*Problem to solve*
Make an exact copy of all the records that follow, apart from the pictures.

[Provided records — start]

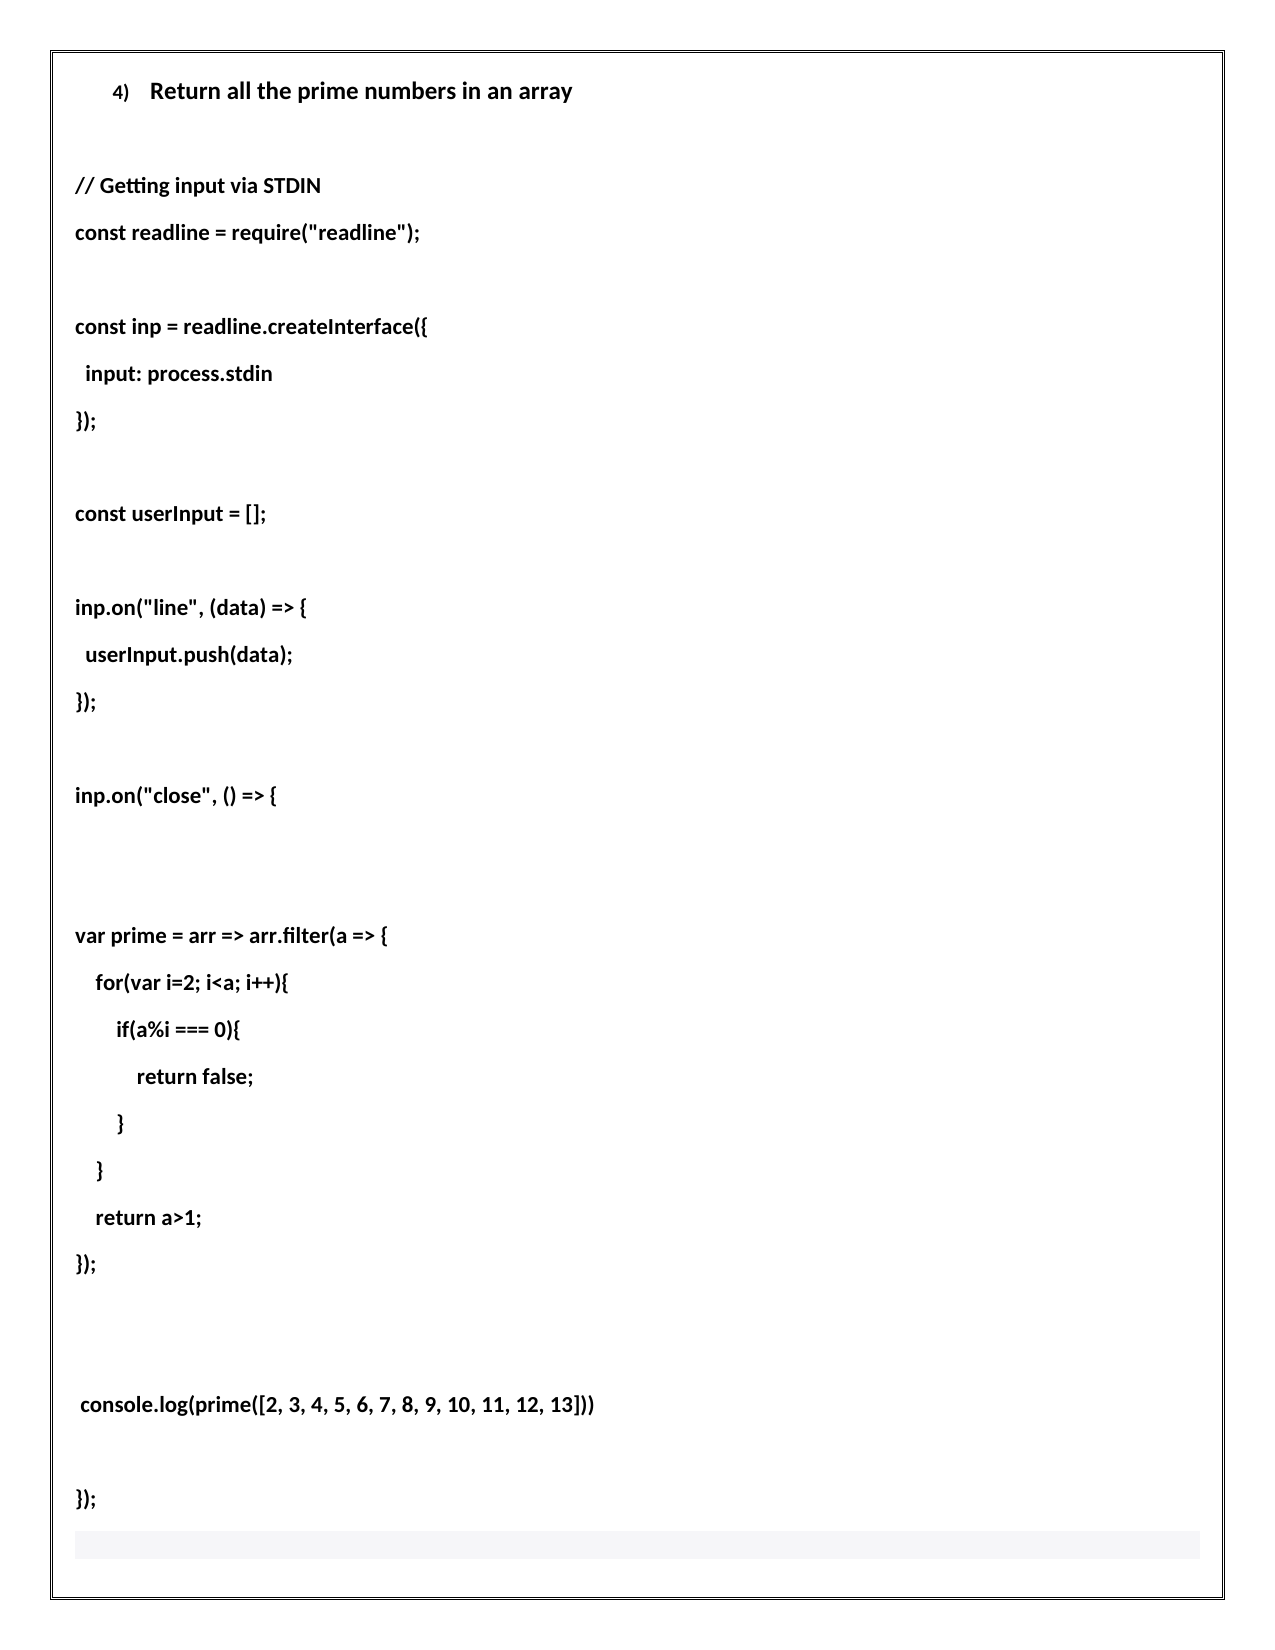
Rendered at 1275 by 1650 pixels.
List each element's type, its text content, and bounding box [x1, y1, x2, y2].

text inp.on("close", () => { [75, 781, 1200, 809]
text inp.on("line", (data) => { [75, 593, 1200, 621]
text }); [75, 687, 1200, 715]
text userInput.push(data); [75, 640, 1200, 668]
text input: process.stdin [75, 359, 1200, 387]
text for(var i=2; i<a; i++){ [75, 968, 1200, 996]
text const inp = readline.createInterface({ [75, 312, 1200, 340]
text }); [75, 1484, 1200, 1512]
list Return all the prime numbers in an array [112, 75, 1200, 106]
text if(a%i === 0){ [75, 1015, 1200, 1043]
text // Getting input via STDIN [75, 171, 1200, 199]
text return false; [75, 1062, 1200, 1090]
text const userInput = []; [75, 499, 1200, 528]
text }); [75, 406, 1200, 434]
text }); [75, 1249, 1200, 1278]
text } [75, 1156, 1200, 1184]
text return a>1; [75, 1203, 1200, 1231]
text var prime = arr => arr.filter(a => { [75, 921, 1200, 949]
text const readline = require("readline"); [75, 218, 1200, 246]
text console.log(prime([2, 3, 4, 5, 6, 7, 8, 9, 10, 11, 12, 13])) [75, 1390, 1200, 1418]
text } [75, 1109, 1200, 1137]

[Provided records — finish]

*Response to the task*
Rendered at 1275 by 1650 pixels.
List each element's type, its text content, and bounding box [x1, y1, x2, y2].

text inp.on("close", () => { [75, 781, 1200, 809]
text inp.on("line", (data) => { [75, 593, 1200, 621]
text }); [75, 687, 1200, 715]
text userInput.push(data); [75, 640, 1200, 668]
text input: process.stdin [75, 359, 1200, 387]
text for(var i=2; i<a; i++){ [75, 968, 1200, 996]
text const inp = readline.createInterface({ [75, 312, 1200, 340]
text }); [75, 1484, 1200, 1512]
list Return all the prime numbers in an array [112, 75, 1200, 106]
text if(a%i === 0){ [75, 1015, 1200, 1043]
text // Getting input via STDIN [75, 171, 1200, 199]
text return false; [75, 1062, 1200, 1090]
text const userInput = []; [75, 499, 1200, 528]
text }); [75, 406, 1200, 434]
text }); [75, 1249, 1200, 1278]
text } [75, 1156, 1200, 1184]
text return a>1; [75, 1203, 1200, 1231]
text var prime = arr => arr.filter(a => { [75, 921, 1200, 949]
text const readline = require("readline"); [75, 218, 1200, 246]
text console.log(prime([2, 3, 4, 5, 6, 7, 8, 9, 10, 11, 12, 13])) [75, 1390, 1200, 1418]
text } [75, 1109, 1200, 1137]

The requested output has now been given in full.